カウントダウン
「……何もかも持ってる祐介には分かんねぇよ」
「あ?なんだそれ」
「親や兄弟が当たり前に傍にいる温かい家庭で育った祐介にはきっと感じる事が出来ねぇ」
「何がだよ」
「……もうすぐ俺と彩音は1年だ。これだけの長い期間、彩音はどんな俺でも見捨てずにひたすら愛してくれた。

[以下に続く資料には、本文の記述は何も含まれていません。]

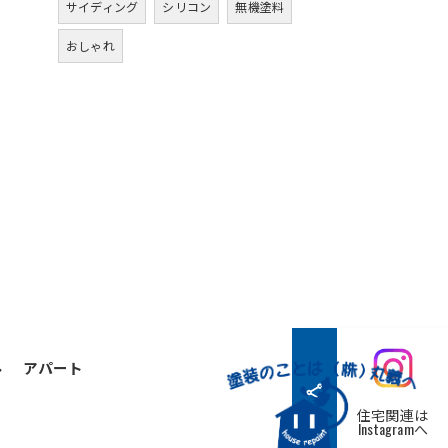
サイディング
シリコン
無機塗料
おしゃれ
ル
アパート
住宅関連は
Instagramへ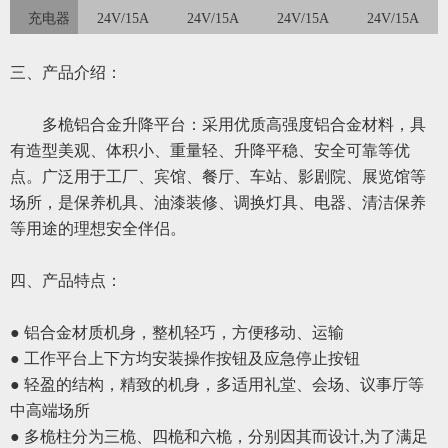
充电器
24V/15A
24V/15A
24V/15A
24V/15A
三、产品介绍：
多
桅铝合金升降平台：采用优质高强度铝合金材料，具
有造型美观、体积小、重量轻、升降平稳、安全可靠等优
点。广泛用于工厂、宾馆、餐厅、车站、影剧院、展览馆等
场所，是保养机具、油漆装修、调换灯具、电器、清洁保养
等用途的
理想
安全伴侣。
四、
产品特点：
● 铝合金材质机身，整机轻巧，方便移动、运输
● 工作平台上下方均安装操作按钮及应急停止按钮
● 轻盈的结构，精致的机身，多适用礼堂、会场、议事厅等
中高端场所
● 多桅柱分为三桅、四桅和六桅，分别因其而设计,为了满足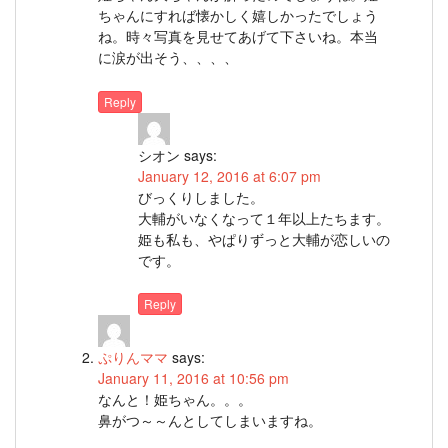
ちゃんにすれば懐かしく嬉しかったでしょう
ね。時々写真を見せてあげて下さいね。本当
に涙が出そう、、、、
Reply
シオン
says:
January 12, 2016 at 6:07 pm
びっくりしました。
大輔がいなくなって１年以上たちます。
姫も私も、やぱりずっと大輔が恋しいの
です。
Reply
ぷりんママ
says:
January 11, 2016 at 10:56 pm
なんと！姫ちゃん。。。
鼻がつ～～んとしてしまいますね。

どれだけ冷たくあたっても、嘘の言葉を並べて他の女と比べるような事をしても、アイツが見てるのを知ってて他の女とイチャついても、
彩音は必死に俺を求めて、俺を愛して……心の底から叫ぶんだよ、
この俺を必要だって」
「……っざけんな」
「知ってるか?彩音が嫉妬して泣きながら俺を見るあの表情……
言葉じゃ表現出来ねぇくらい最高にかわいくて、綺麗で……スゲェ満たされる」
「ふざけんなっ!!」
「ふざけてねぇよ」
祐介の言いたい事はなんとなく分かる。
彩音に酷い事をしてる自覚だってある……この俺でも。
「要するにアレかよ、嫉妬させたくて他の女構ってるってヤツ?それなら本当に他の女とヤらなくてもいーんじゃねぇの?」
「他の女相手にして初めて分かるんだよ、彩音の良さが」
「バカじゃねぇの?他の女なんて見るまでもねぇよ」
「だから、お前には分かんねーって」
「分かりたくもねぇよ。悠斗、彩音はガンジーでもマザーテレサでもねぇんだよ。